* **ВЫБРАННЫЙ ОТРЫВОК**
────────

Мои собаки

Мои собаки

Мое отношение к собакам можно разделить на два периода. Первый — когда я занимался экспериментальной хирургией, и собаки были одним из видов подопытного «материала». На животных моделировались различные операции, испытывалось новое оборудование и аппаратура, разрабатывалась программа, связанная с забором трупных органов для последующей пересадки.

Второй же период связан с оказанием лечебной помощи животным. Толчком к смене мировоззрения были, на первый взгляд, незначительные факты, которые привели в дальнейшем к глубокому осмыслению многих событий, казалось бы не связанных между собой…

Звеньями в этой цепи, возможно, были и собаки, взятые мной из институтского вивария.

Дина

Моим первым «белым Бимом черное ухо» была жесткошерстная собака средних размеров, что-то среднее между ризеншнауцером и черным терьером. Дину, а именно так ее назвали, я привел домой вопреки желанию жены: у нее было глубокое убеждение, что собака должна жить на воле. Находиться в благоустроенной квартире для нее — мучение. Но мы жили в поселке городского типа недалеко от Томска. Прямо к подъезду подходил сосновый бор, и это решало многие проблемы с прогулками.

От Динки исходил жуткий запах, ведь не секрет, что животные в виварии содержались, мягко говоря, в нехороших условиях. Для домочадцев было шоком, что я, такой-сякой, грязную собаку поставил в чистую ванну и стал отмывать шампунем, которым пользовалась супруга. Но вскоре скандалы утихли, и собака нашей семье оказалась как нельзя кстати. Это было потрясающе деликатное, с высоким интеллектом существо, которое всячески выражало свою благодарность за то, что ее забрали из ада, каковым являлся виварий отдела экспериментальной хирургии. При подходе к подъезду, я еще не успевал открыть дверь, она уже несла тапочки. Держа во рту шлепанец, стояла и ждала меня. Войдя, я говорил: «Дина, а где второй?» Тогда она радостно бросала тапочек и мчалась за вторым, приносила его и заглядывала в глаза, пыталась угадать —
не верну ли я ее обратно…

Эта собака была любима всеми детьми двора, никогда ни к кому не проявляла агрессии, ее знали во всем поселке.

────────

(Фотографии людей с ключевыми точками)

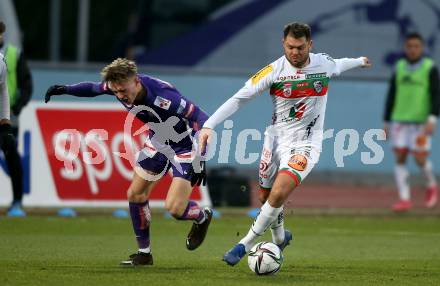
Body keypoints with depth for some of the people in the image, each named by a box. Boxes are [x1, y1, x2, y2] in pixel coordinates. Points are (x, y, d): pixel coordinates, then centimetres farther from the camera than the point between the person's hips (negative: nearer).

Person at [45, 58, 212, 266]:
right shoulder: (118, 86, -17)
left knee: (174, 208, -17)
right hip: (158, 141, 7)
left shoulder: (163, 96, -38)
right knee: (135, 195, 6)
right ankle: (144, 253, 22)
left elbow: (202, 119, -33)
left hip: (185, 145, -7)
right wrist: (65, 89, 4)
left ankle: (203, 216, 18)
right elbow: (94, 88, 8)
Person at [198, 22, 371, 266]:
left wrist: (359, 61, 43)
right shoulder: (274, 71, -13)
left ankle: (245, 245, -9)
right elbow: (240, 97, -14)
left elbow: (338, 65, 22)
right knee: (266, 197, 13)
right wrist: (209, 125, -23)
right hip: (276, 138, 1)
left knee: (278, 194, -22)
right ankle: (280, 238, 44)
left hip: (305, 144, -1)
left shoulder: (324, 63, -5)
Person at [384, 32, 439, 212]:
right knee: (400, 158, -3)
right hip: (399, 121, 4)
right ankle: (404, 199, -1)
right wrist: (386, 122, 11)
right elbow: (391, 96, 12)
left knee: (420, 159, -7)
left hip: (421, 122, -4)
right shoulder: (399, 67, 7)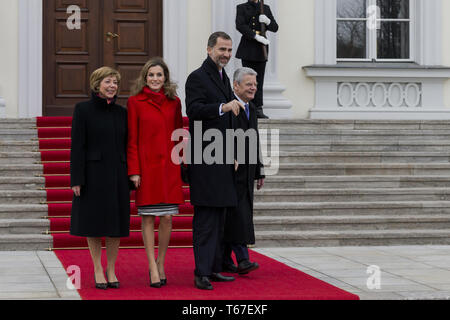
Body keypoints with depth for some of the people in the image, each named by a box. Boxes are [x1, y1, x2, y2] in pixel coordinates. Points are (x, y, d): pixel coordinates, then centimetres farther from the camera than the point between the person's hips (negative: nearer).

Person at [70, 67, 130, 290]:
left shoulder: (121, 112, 8)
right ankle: (98, 270, 14)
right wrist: (77, 179, -11)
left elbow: (126, 146, 11)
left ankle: (111, 269, 16)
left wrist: (130, 176, 6)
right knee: (94, 222, 3)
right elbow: (77, 146, -6)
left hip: (117, 174, 3)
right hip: (93, 173, -3)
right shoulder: (83, 110, -3)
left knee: (116, 222, 5)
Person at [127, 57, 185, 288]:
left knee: (167, 217, 1)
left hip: (169, 166, 2)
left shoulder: (174, 102, 9)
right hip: (146, 166, -2)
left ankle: (160, 263, 15)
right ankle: (152, 267, 4)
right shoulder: (135, 102, 1)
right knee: (148, 217, -1)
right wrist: (134, 171, -6)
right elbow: (132, 140, 0)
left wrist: (181, 165, 6)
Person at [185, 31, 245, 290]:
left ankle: (214, 268, 17)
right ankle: (202, 273, -9)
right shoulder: (197, 78, -8)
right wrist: (223, 107, -33)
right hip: (205, 160, -9)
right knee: (206, 219, -10)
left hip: (222, 161, 9)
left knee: (219, 218, 11)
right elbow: (194, 110, -22)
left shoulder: (224, 78, 19)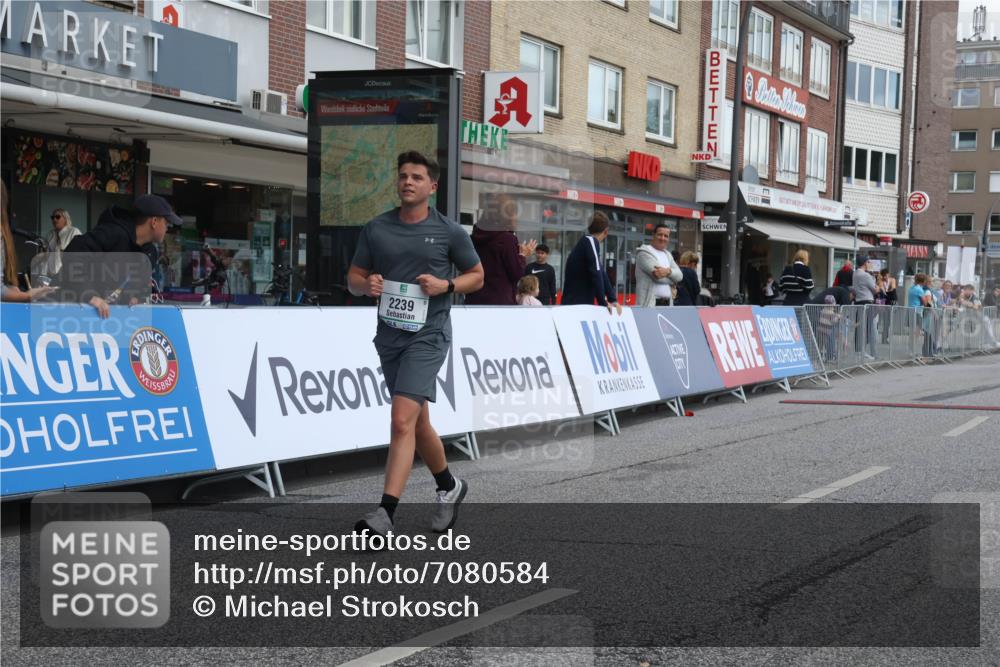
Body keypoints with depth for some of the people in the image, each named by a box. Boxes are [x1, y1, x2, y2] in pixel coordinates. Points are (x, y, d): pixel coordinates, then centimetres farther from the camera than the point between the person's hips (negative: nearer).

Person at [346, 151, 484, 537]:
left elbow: (477, 276, 8)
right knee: (418, 422, 16)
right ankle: (449, 487, 39)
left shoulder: (449, 232, -2)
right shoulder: (375, 229, 7)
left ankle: (385, 513, -22)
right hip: (389, 335, 5)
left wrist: (445, 285, -11)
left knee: (402, 420, -19)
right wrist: (366, 285, -10)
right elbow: (353, 278, 13)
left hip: (428, 335, -5)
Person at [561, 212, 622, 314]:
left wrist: (613, 299, 14)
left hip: (582, 303, 9)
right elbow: (596, 274, -16)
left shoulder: (586, 242, 18)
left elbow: (602, 274, 18)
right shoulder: (590, 241, -9)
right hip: (576, 304, -9)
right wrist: (603, 302, -13)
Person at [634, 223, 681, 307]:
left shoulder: (667, 255, 22)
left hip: (667, 303, 8)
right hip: (649, 303, -8)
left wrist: (668, 271, -16)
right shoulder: (644, 252, -3)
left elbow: (679, 275, 6)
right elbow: (658, 276, -15)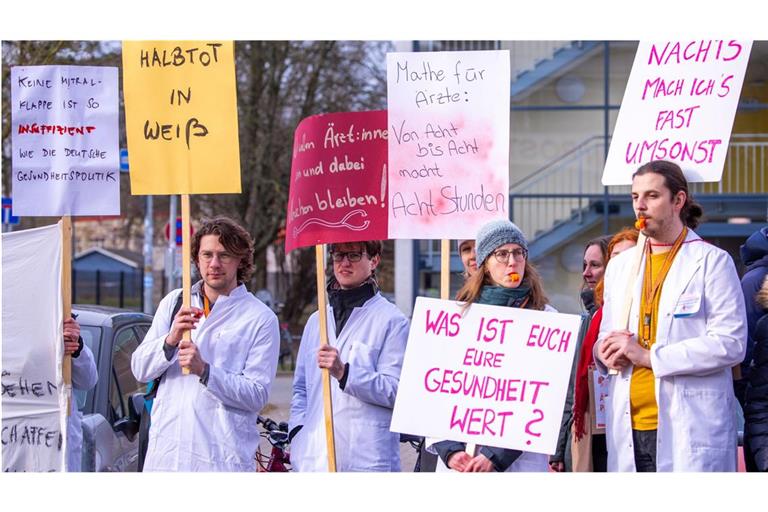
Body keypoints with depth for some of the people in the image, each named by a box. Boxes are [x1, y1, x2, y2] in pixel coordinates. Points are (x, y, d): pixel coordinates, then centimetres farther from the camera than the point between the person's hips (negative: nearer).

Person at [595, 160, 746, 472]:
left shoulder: (712, 261, 1)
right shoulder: (620, 265, 20)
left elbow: (731, 344, -9)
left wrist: (649, 355, -14)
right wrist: (605, 351, 2)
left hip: (692, 431, -5)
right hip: (629, 429, 5)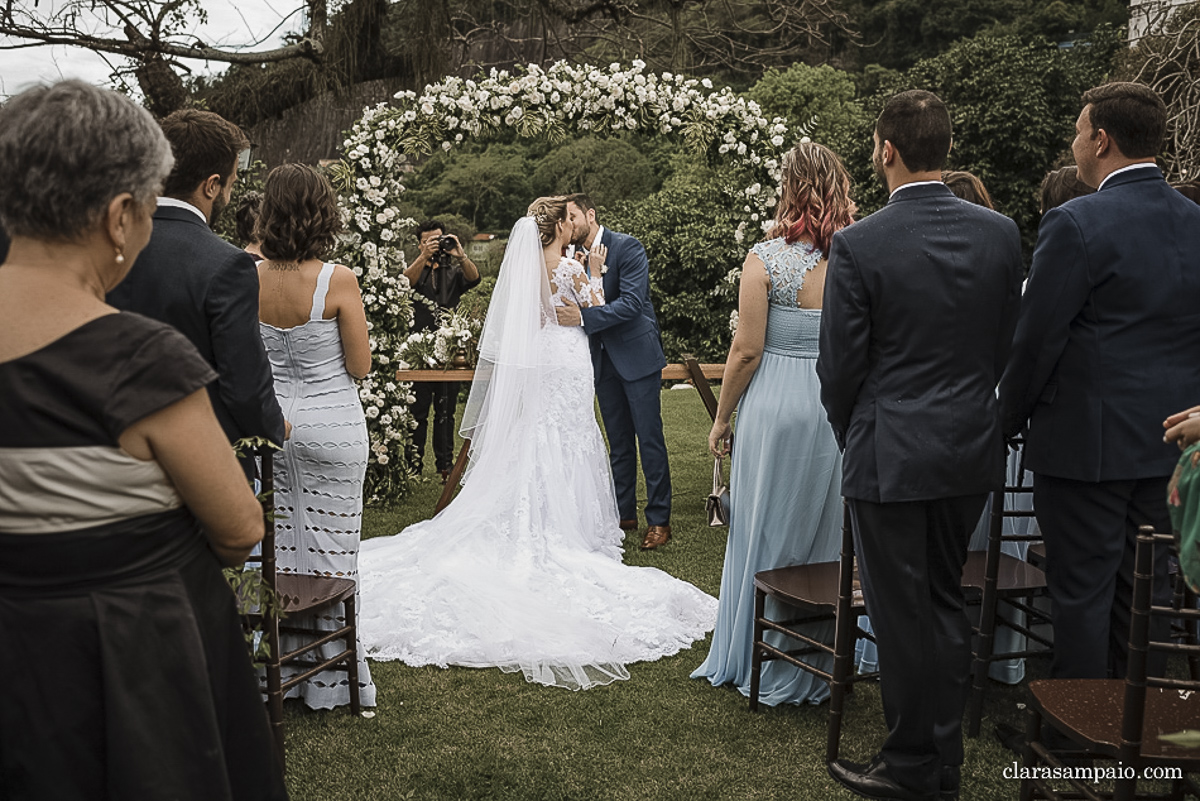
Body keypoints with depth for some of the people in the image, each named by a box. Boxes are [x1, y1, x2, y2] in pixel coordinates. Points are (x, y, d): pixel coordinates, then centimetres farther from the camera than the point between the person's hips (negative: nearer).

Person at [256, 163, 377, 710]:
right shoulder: (338, 280, -14)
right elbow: (360, 365, -10)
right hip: (331, 424, -3)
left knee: (276, 547, 14)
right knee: (330, 552, 7)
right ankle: (329, 679, 18)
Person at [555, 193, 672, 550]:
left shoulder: (626, 247, -11)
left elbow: (631, 302, -22)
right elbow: (577, 306, 9)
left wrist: (583, 316, -30)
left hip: (637, 354, -6)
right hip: (603, 359, 6)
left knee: (649, 438, -1)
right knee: (618, 442, 13)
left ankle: (659, 519, 7)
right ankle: (624, 513, 23)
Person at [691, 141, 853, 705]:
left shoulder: (766, 258, -12)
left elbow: (747, 350, -11)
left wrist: (721, 419, 1)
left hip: (775, 405, -3)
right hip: (839, 408, 4)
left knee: (764, 534, 11)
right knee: (825, 538, 15)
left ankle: (752, 662, 24)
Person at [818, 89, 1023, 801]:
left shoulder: (858, 245, -16)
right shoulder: (1001, 233, -1)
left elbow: (841, 364, -10)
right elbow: (1008, 347, 6)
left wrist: (851, 436, 8)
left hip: (890, 453, -5)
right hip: (973, 448, 6)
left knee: (903, 615, 7)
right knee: (945, 601, 18)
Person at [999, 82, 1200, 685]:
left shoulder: (1076, 223, -16)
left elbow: (1037, 340, -14)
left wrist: (1011, 417, -1)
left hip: (1086, 441, -7)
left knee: (1081, 591, 4)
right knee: (1147, 590, 17)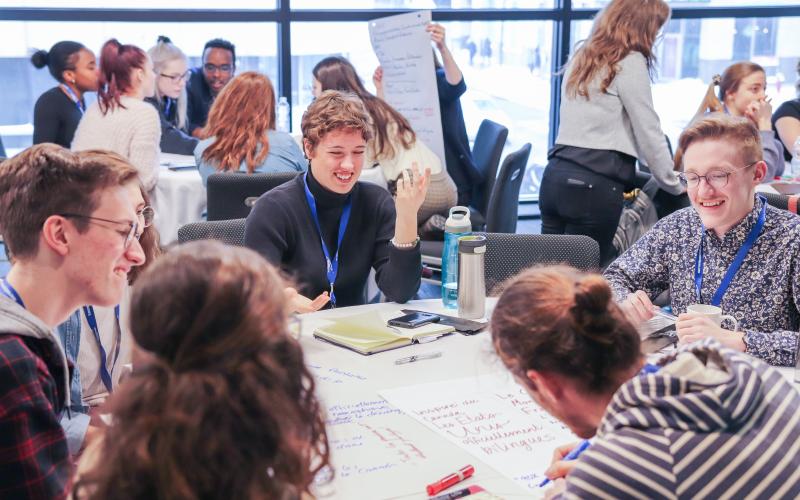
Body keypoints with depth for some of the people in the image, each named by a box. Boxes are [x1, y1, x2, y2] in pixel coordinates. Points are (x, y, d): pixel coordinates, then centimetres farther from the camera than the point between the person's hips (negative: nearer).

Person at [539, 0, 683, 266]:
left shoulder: (582, 57, 19)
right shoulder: (630, 62, -5)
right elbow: (648, 133, -4)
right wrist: (673, 184, 9)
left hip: (556, 174, 8)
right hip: (594, 184, -8)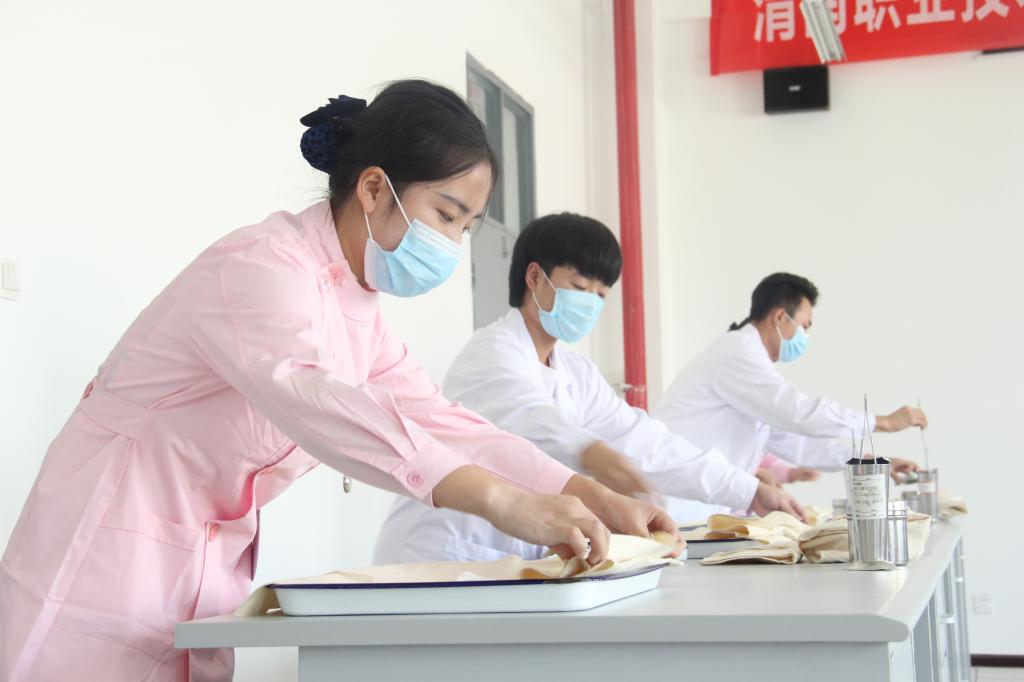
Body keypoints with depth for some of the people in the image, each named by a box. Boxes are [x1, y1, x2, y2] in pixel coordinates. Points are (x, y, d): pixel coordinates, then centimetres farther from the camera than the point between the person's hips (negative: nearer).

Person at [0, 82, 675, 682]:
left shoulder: (357, 309, 9)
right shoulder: (259, 267, -20)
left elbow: (437, 421, 1)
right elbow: (308, 393, -38)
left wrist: (590, 497, -12)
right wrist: (499, 498, -47)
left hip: (211, 575, 8)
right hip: (112, 563, -8)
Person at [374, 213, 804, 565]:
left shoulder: (575, 375, 15)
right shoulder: (492, 354, -11)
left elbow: (639, 438, 10)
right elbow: (527, 416, -31)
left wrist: (749, 492, 3)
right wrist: (592, 454, -51)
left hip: (506, 566, 8)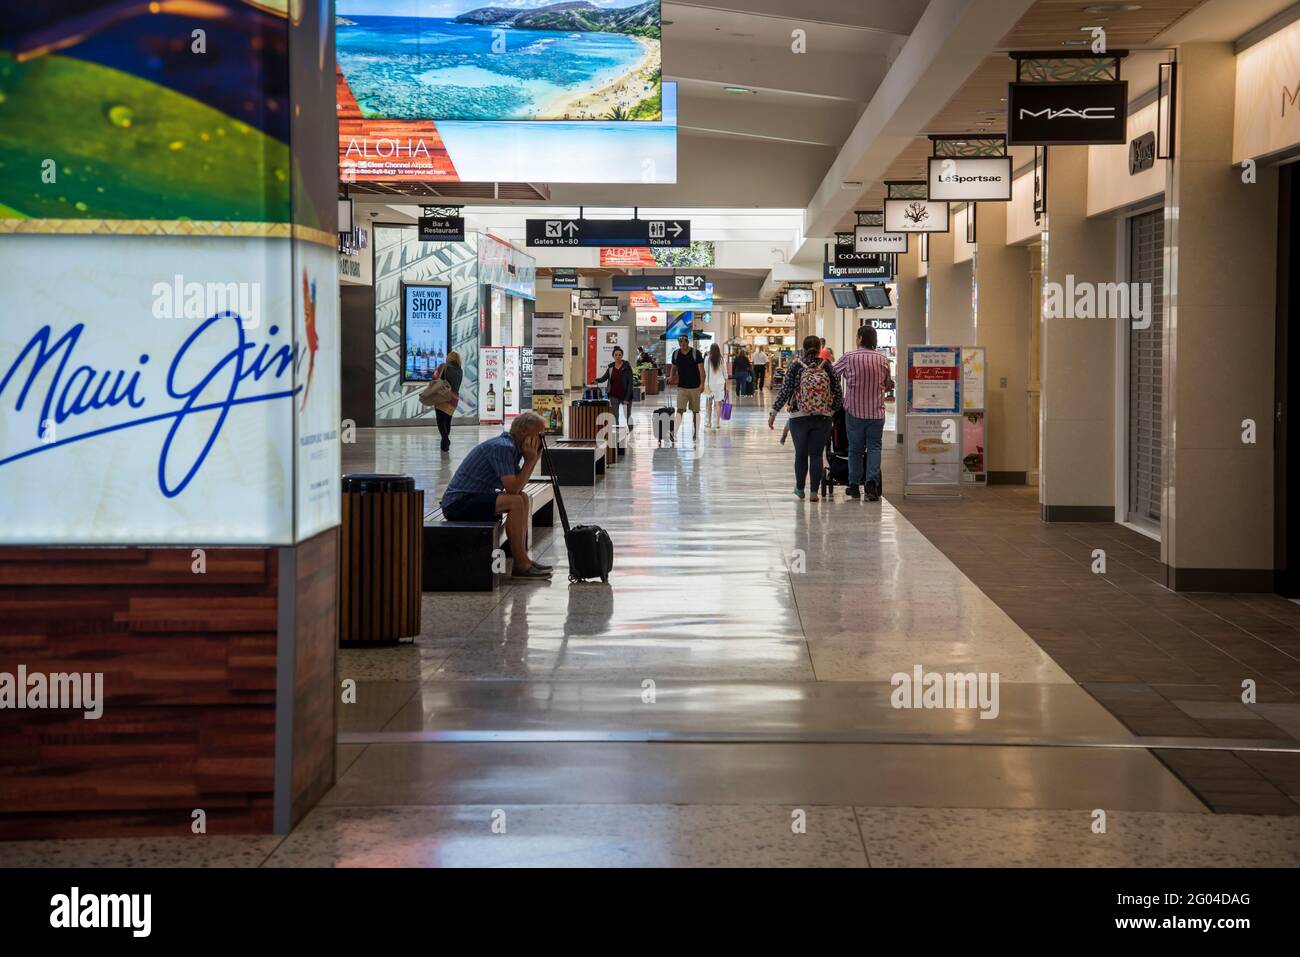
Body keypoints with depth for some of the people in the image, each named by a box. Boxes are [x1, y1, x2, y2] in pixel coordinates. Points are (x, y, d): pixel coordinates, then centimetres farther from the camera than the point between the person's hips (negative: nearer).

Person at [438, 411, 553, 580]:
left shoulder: (512, 446, 12)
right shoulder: (502, 447, -19)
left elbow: (518, 486, 13)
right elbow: (512, 488, -24)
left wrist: (533, 459, 5)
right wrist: (530, 460, -14)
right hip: (458, 502, -11)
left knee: (523, 498, 14)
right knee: (515, 502, -24)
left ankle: (522, 557, 11)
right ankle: (520, 566, -18)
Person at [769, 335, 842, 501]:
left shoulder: (796, 366, -5)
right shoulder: (826, 366, -2)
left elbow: (785, 390, -8)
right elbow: (837, 390, 0)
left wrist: (773, 412, -3)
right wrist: (836, 409, 15)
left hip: (799, 417, -1)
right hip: (823, 418, 1)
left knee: (800, 453, 13)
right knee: (817, 454, 4)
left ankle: (800, 488, 24)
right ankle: (814, 491, 2)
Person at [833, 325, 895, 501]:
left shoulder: (848, 357, -7)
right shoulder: (883, 359, 0)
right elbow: (888, 385, 11)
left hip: (854, 410, -1)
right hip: (877, 411, 1)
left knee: (855, 449, 10)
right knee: (874, 447, 5)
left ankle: (854, 485, 15)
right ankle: (872, 483, -10)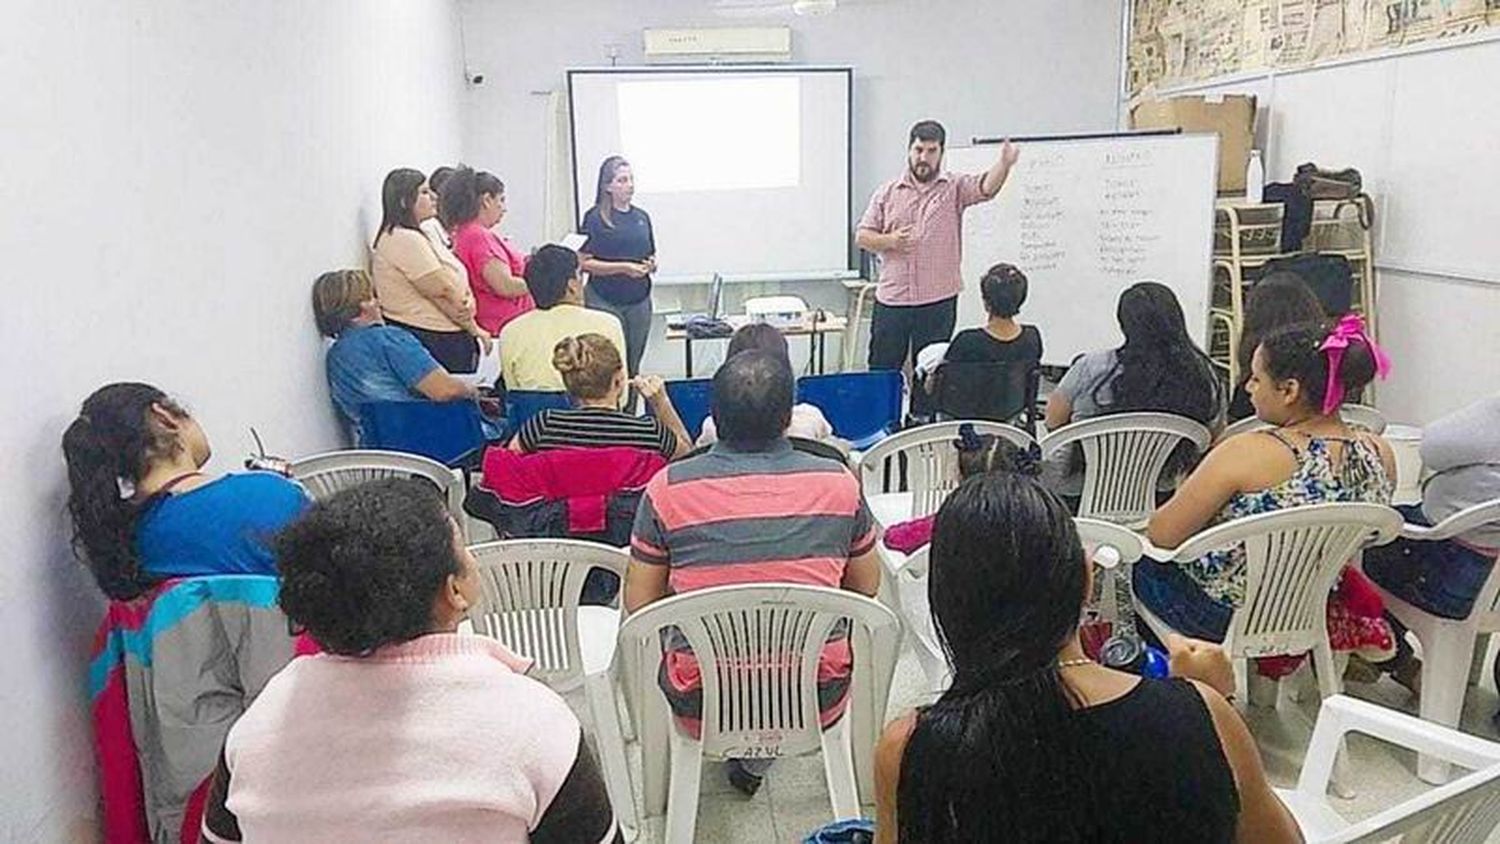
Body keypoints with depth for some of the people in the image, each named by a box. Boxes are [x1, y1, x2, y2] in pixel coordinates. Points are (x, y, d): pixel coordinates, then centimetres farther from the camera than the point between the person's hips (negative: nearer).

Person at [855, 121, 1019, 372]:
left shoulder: (955, 189, 3)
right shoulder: (887, 192, 8)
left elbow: (987, 187, -17)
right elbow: (861, 236, 8)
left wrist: (1004, 163, -37)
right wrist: (889, 241, -11)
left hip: (938, 302, -2)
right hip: (890, 299, 2)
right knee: (880, 372, 8)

────────

* **ВЫПОЛНИТЕ ЗАДАНИЯ**
- 1) Ответьте на вопросы по тексту «Мои собаки».
(а) Какая программа разрабатывалась на животных в первый период?
(б) Где жила семья автора, когда Дину привели домой?
(в) Что Дина несла, когда хозяин подходил к подъезду?
- 2) Перепишите фрагмент текста «Мои собаки», начиная со слов «Звеньями в этой» и заканчивая словами «проблемы с прогулками.», и переименуйте в нем «Томска» в «Новосибирска».

* **ОТВЕТЫ К ЗАДАНИЯМ**
- 1)
(а) Программа, связанная с забором трупных органов для последующей пересадки.
(б) В поселке городского типа недалеко от Томска.
(в) Тапочки.

- 2)
Звеньями в этой цепи, возможно, были и собаки, взятые мной из институтского вивария.

Дина

Моим первым «белым Бимом черное ухо» была жесткошерстная собака средних размеров, что-то среднее между ризеншнауцером и черным терьером. Дину, а именно так ее назвали, я привел домой вопреки желанию жены: у нее было глубокое убеждение, что собака должна жить на воле. Находиться в благоустроенной квартире для нее — мучение. Но мы жили в поселке городского типа недалеко от Новосибирска. Прямо к подъезду подходил сосновый бор, и это решало многие проблемы с прогулками.